**Document passage:**
%%
Gigabyte 5080

gsanchez922

New member
Hello, I'm trying to watercooling my Gigabyte RTX 5080 windforce but i noticed that my PCB is different and i had tried with other brand solution and didn't work and I'd like to know if the 10290 is compatible. Also I'd like to know if is possible to use thermal grizzly minus pad extreme 2 for VRM and VRAm and Thermal Grizzly Conductonaut Extreme for the DIE. ThanksIMG_3146.jpg
 

Eddy

Iceman
Staff member
The PCB layout is new, and we do not support it. The capacitors in the image below are in the way. Gigabyte has once again changed the PCB to make it cheaper to produce. Normally, there would be voltage regulators here, not capacitors. Therefore, the cooler will not fit. What is the exact model name of the graphics card? Specifically, I am referring to the following number: GV-N5080WF3OC-16GD.
You should be able to find it somewhere, and it may be listed under a slightly different name.

Regarding alternative thermal pads, I can’t help you there. We do not test pads from other manufacturers. In the end, it is important that they have a hardness of maximum 30 Shore 00 or less. Harder pads will cause problems. For thermal paste, you can use whatever you want. However, liquid metal will always attack the cooler and the GPU die without exception. This is the case with every liquid metal thermal compound, and it is also completely unnecessary on a GPU. And if even a small amount spills somewhere it shouldn’t, the graphics card will be destroyed immediately.
%%
**Records:**
%%
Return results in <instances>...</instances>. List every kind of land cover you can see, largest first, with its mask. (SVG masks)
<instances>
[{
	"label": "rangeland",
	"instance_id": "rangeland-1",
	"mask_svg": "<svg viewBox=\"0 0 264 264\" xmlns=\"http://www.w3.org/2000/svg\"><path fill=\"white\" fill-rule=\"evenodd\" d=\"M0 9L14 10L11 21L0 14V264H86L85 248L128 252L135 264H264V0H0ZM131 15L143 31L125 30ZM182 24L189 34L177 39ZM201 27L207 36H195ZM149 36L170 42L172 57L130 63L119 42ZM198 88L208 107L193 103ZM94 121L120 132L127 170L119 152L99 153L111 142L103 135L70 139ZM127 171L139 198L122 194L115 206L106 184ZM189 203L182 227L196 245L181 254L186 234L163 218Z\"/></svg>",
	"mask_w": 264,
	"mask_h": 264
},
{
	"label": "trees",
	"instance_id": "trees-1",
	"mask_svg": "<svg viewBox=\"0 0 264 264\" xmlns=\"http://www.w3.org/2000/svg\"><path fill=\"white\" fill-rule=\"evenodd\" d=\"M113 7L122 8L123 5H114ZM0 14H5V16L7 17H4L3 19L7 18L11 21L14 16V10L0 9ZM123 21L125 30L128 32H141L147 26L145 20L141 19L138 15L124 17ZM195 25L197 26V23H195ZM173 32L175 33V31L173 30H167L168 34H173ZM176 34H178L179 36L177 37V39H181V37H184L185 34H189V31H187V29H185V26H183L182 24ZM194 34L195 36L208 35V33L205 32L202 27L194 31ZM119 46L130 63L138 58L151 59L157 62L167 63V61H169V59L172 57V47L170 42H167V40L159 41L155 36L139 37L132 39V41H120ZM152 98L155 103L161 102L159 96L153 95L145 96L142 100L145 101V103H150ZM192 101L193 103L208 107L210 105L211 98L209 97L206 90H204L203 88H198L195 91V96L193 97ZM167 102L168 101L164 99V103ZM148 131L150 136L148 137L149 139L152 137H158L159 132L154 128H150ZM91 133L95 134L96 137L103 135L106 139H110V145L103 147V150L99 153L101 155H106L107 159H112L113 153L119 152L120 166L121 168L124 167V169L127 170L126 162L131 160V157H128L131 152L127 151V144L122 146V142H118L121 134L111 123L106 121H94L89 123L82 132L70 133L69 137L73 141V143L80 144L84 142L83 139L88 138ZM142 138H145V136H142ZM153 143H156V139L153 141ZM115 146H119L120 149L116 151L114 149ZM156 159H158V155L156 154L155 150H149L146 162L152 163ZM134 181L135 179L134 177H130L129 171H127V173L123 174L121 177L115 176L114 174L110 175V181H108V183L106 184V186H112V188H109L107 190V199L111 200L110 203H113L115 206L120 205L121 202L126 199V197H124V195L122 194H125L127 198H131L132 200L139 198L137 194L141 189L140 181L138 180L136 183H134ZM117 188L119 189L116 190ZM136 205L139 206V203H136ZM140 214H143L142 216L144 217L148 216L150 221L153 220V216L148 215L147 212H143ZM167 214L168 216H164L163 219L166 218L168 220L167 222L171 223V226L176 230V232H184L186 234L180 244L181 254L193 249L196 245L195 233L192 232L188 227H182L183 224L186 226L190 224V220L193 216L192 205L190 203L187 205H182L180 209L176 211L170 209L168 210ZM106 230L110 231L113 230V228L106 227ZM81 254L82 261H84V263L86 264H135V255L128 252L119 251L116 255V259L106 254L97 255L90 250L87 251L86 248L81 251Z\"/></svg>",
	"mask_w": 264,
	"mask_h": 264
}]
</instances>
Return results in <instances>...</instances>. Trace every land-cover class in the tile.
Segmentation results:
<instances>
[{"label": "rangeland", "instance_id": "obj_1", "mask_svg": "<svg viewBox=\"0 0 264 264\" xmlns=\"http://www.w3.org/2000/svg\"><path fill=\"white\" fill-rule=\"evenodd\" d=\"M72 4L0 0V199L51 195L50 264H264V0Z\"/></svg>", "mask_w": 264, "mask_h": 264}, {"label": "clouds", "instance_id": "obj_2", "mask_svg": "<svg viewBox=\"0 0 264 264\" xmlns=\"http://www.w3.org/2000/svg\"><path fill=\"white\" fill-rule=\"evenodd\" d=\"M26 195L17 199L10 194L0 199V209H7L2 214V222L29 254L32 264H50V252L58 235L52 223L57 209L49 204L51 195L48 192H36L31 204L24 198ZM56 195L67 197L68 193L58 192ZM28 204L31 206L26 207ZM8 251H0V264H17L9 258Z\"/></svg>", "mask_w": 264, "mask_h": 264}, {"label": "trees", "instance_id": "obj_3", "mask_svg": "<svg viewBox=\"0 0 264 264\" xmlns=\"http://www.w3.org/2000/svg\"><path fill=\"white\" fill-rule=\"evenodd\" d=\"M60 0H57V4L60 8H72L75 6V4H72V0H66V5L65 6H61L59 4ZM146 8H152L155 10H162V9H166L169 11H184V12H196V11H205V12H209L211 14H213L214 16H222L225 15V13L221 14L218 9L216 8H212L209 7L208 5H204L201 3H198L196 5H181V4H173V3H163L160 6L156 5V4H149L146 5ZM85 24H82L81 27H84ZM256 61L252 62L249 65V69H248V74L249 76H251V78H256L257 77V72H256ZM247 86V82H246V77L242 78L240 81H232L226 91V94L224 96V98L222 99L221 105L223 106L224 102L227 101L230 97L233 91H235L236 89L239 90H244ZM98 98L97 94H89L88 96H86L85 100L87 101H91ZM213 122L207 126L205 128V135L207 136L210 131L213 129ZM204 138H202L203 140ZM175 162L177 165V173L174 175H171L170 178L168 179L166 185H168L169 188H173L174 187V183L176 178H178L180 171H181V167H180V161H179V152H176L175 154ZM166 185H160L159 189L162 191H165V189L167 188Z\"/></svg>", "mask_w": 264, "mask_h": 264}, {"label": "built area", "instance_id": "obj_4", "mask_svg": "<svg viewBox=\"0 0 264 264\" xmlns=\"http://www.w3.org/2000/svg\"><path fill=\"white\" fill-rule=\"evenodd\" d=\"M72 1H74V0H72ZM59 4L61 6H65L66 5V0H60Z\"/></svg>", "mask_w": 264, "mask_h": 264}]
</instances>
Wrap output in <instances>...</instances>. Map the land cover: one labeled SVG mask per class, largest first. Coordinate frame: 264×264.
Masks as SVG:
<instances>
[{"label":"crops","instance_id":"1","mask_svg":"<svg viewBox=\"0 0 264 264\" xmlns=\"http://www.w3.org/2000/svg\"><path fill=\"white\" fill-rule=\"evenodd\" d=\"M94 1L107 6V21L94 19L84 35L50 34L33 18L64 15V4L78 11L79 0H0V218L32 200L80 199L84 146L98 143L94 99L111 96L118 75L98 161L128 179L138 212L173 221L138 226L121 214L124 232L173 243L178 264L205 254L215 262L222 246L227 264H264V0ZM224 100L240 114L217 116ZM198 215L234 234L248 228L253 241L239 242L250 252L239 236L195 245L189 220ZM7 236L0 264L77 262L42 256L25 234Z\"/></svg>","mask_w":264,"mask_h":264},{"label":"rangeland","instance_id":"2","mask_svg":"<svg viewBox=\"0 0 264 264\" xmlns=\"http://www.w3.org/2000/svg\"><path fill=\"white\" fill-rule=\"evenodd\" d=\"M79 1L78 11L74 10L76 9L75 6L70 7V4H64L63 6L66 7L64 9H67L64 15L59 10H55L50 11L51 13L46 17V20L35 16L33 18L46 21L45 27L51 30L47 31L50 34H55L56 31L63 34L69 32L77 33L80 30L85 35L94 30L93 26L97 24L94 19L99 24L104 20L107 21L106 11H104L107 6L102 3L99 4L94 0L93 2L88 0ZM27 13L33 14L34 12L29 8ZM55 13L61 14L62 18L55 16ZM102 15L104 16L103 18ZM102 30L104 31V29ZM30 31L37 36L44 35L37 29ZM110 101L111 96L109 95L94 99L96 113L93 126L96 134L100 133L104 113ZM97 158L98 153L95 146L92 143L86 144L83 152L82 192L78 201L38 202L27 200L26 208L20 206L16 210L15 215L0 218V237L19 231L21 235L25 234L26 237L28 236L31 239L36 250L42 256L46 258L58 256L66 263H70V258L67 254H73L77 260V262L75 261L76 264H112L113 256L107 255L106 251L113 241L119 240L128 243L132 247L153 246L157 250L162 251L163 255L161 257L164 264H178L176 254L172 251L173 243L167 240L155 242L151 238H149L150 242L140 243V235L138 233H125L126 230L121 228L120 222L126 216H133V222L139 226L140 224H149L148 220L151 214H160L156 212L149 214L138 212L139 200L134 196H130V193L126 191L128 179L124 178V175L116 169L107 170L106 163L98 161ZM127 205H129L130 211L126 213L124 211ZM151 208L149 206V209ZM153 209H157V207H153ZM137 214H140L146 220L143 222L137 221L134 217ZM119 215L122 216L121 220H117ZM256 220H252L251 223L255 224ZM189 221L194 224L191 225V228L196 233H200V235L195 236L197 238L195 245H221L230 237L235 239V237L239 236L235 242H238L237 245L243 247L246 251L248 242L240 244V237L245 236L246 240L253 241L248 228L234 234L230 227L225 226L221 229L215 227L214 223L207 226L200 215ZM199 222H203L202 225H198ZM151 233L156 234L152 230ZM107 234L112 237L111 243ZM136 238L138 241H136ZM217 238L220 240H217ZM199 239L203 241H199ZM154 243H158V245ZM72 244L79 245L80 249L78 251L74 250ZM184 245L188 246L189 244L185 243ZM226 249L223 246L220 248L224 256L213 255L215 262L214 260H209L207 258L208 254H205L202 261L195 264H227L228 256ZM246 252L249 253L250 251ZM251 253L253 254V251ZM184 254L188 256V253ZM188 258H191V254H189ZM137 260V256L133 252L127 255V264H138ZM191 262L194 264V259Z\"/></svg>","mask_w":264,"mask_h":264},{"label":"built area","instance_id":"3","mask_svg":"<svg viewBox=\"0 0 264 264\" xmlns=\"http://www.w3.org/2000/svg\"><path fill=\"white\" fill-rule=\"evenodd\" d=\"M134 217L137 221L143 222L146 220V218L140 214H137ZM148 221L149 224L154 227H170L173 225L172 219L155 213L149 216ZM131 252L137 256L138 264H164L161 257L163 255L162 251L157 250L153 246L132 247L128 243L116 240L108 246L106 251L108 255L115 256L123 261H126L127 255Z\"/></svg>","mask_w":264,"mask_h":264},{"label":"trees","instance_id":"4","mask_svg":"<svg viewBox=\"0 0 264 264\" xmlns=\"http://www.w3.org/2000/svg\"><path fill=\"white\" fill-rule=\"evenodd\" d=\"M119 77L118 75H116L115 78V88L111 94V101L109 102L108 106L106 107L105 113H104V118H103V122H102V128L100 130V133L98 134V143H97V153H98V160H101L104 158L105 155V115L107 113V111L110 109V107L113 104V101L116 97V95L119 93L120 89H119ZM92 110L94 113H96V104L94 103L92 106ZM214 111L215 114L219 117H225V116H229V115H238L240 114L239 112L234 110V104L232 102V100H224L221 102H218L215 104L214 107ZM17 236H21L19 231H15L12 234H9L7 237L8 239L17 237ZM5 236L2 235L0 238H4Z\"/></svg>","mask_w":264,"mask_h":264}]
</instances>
%%
**Required work:**
1. According to the staff reply in the Gigabyte RTX 5080 forum thread, what is the maximum hardness that alternative thermal pads should have?
2. From the Gigabyte RTX 5080 forum thread, reproduce the stretch from "Gigabyte 5080" through "following number: GV-N5080WF3OC-16GD.".

**Expected responses:**
1. 30 Shore 00

2.
Gigabyte 5080

gsanchez922

New member
Hello, I'm trying to watercooling my Gigabyte RTX 5080 windforce but i noticed that my PCB is different and i had tried with other brand solution and didn't work and I'd like to know if the 10290 is compatible. Also I'd like to know if is possible to use thermal grizzly minus pad extreme 2 for VRM and VRAm and Thermal Grizzly Conductonaut Extreme for the DIE. ThanksIMG_3146.jpg
 

Eddy

Iceman
Staff member
The PCB layout is new, and we do not support it. The capacitors in the image below are in the way. Gigabyte has once again changed the PCB to make it cheaper to produce. Normally, there would be voltage regulators here, not capacitors. Therefore, the cooler will not fit. What is the exact model name of the graphics card? Specifically, I am referring to the following number: GV-N5080WF3OC-16GD.